- Born: Simon Ezevwo Onwu December 28, 1908 Affa
- Died: 4 June 1969 (aged 60) London
- Parents: Chief Amadi Onwubunta (father); Madam Nwalute Onwubunta (mother);

= Simon Onwu =

Nigerian medical doctor

Simon Ezevuo Onwu , M.D. (28 December 1908 – 4 June 1969) was a Nigerian physician and the first medical doctor from the Igbo ethnic group in Eastern Nigeria whose prominence is credited to have accelerated the formation of the Igbo Union.

== Early life ==
He was born on 28 December 1908 in Affa in Udi Local Government Area of Enugu State. He was the son of Chief Amadi Onwubunta and Madam Nwalute Onwubunta of Amozalla Affa in Udi Local Government Area.

== Education ==

He began his elementary schooling at St. Mary's School, Onitsha where he was brought up as a Catholic. He then attended the Wesley Boys' High School Lagos, but later transferred to King's College Lagos. However, he did not complete his secondary education in Lagos for in 1924 he accompanied Chief Onyeama Onwusi of Eke as his personal confidant on an extended trip of the United Kingdom. He returned to Britain in 1925 to study  and in 1927 obtained his London Matriculation Certificate. Later that year he went to University of Edinburgh Medical School and obtained the degrees of MB and ChB in July 1932, therefore becoming the first medical doctor from the Igbo ethnic group in Eastern Nigeria. He also obtained the Diploma in Tropical Medicine and Hygiene from the University of Liverpool in 1932. After that he went to Coombe Hospital in the Republic of Ireland and got his Licentiate in Midwifery.

== Career ==
Simon Onwu returned to Nigeria in 1933 and joined the Colonial Civil Service as a junior medical officer in Port Harcourt where he spent the next two years. His return to Eastern Nigeria coincided with the emergence of political activities among Igbos in the new urban setting of colonial Nigeria. It is on record that the first time in which Port Harcourt's Igbos acted in concert and upon awareness of their common linguistic and cultural heritage was the occasion of the "welcome home" reception held for Onwu by prominent Igbos there. The success of the Port Harcourt reception was instrumental in the decision to transform the Reception Committee into a permanent Igbo Union in Port Harcourt. His return also inspired the formation of similar cultural organisations in Lagos and elsewhere in the country. He worked as a medical officer in different parts of Nigeria for the next 27 years. In 1948, he returned to Britain for a postgraduate course and in 1950 became Senior Medical Officer in Aba. He was promoted two years later to the grade of deputy director of Medical Services in the Eastern Region. In 1957, he became the first African Director of Medical Services in Eastern Region, holding the post along with that of Permanent Secretary in the Ministry of Health until he retired from the Public Service in 1963.

== Honours and awards ==
In 1953, Onwu was awarded the Coronation Medal and in 1954 and 1956 Queen Elizabeth II of the United Kingdom created him an Officer of Order of the British Empire (OBE) and Member of the Royal Vatican Order respectively in recognition of his contributions and achievements. In recognition of his devout life as a Catholic, he was awarded the Papal Order of the Knight of Saint Sylvester by Pope Paul VI. In 1968 he was again honoured by the Vatican by having his name enrolled in the Papal Scroll of Honour.

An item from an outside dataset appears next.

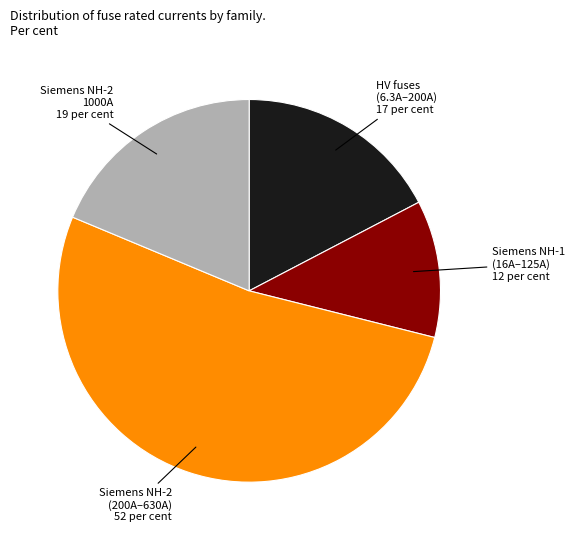

Does any single category account for the majority?

Yes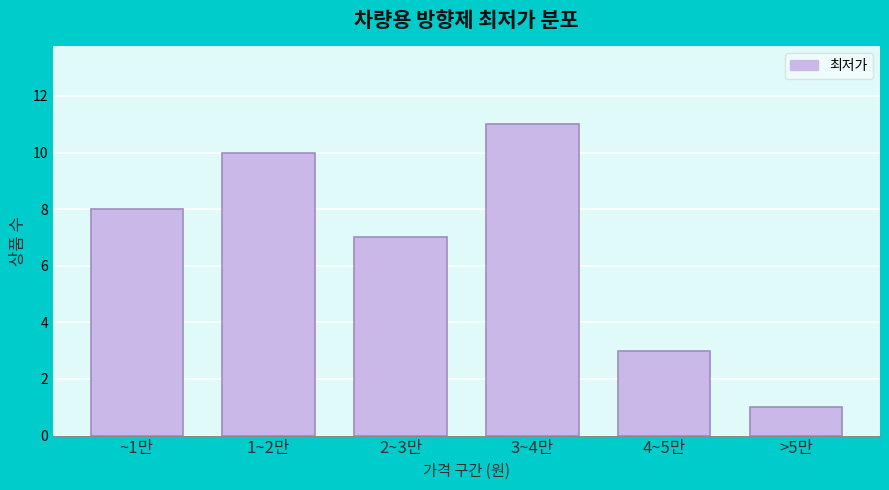

Reading left to right, what are all the values shown in this chart?

8	10	7	11	3	1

== Later life and death ==
In June 1964, he was appointed Chairman of the Eastern Nigerian Housing Corporation, a post he held until his death. In 1965, he was elected the first African vice-president of the International Union of Building Societies. He travelled extensively visiting the United States of America, USSR, Germany and India under the auspices of the World Health Organisation and representing Nigeria in Many world conferences. He was Chairman of the Red Cross Society, Eastern Nigeria; Chairman of Cosmas and Damain; and Vice-Patron of the Society for the Prevention of Cruelty to Children. During the Nigerian civil war, Dr Onwu had a prolonged illness that made him to travel to London for medical treatment. He died at St Bart's Hospital, London on 4 June 1969.